The elongation rate was largely unaffected in the presence of molecules at any concentration (Fig. 2c). This was expected given the designed mechanism of action of the small molecules. It was also reassuring, since compounds that inhibit elongation may increase the population of oligomers45, which are considered the most damaging of the aggregate species in vivo7,8. Then, using the amplification and elongation rates derived from Fig. 2a,c, the oligomer population over time was calculated9 (Methods). These calculations are shown in Fig. 2d for I4.05 and Supplementary Fig. 8 for the rest of the leads. All potent leads demonstrated a dose-dependent delay and reduction of the oligomer peak. Across all metrics, I4.05 performed better than Anle-138b and the parent molecule at substoichiometric ratios, as do all of the leads obtained in previous iterations (Supplementary Figs. 8 and 9).
The aggregation data from the first three iterations are also shown in Fig. 3a. Of the 64 molecules from iteration 1, 8 were potent, representing an optimization rate of 12.5%, the second iteration showed a further increase, with 11 potent molecules, representing a 17.2% optimization rate, and the third iteration, with 12 potent molecules, had an optimization rate of 21.4%. These optimization rates represent an order of magnitude improvement over high-throughput screening hit rates (46 and, remarkably, an overall 40% improvement over the combined similarity search optimization rates, which removed the most likely lead candidates. The potency of the machine learning leads was also higher on average than those identified by the similarity searches (Supplementary Fig. 10a), without compromising the CNS-MPO scores (Supplementary Fig. 10b). The flow of molecules derived from each parent in terms of positives and negatives over the course of the project is illustrated in Fig. 3b. The accumulated training data from all stages of the project for all molecules in terms of half-time distribution is shown in Supplementary Fig. 4b,c.

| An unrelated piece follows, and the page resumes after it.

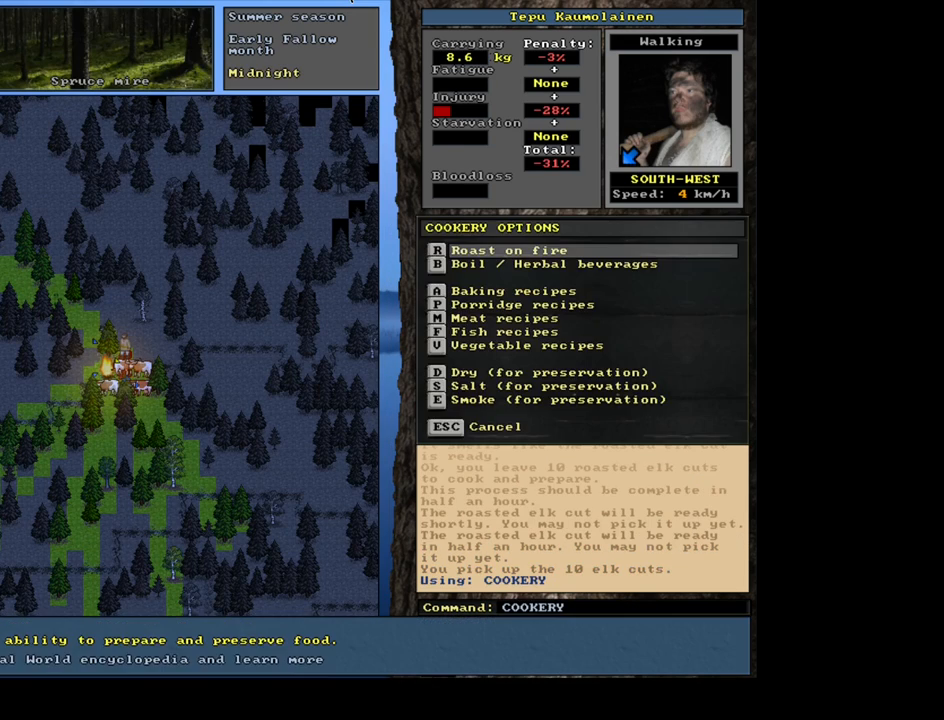
{"keys": ["return"], "mouse": [], "events": [[34, "r", "down"], [117, "r", "up"], [317, "return", "down"], [384, "return", "up"], [434, "return", "down"]]}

Given that αS aggregation and toxicity has also been linked to membrane interactions7,47 a parallel investigation was carried out with a lipid-induced aggregation assay (Supplementary Fig. 11), which was used as a validation of the molecules rather than for machine learning optimization. The tested lead molecules also showed strong efficacy in this assay. A further test of these molecules in a spontaneous αS aggregation assay, without induction via pre-seeding or shaking, also exhibited strong potency48.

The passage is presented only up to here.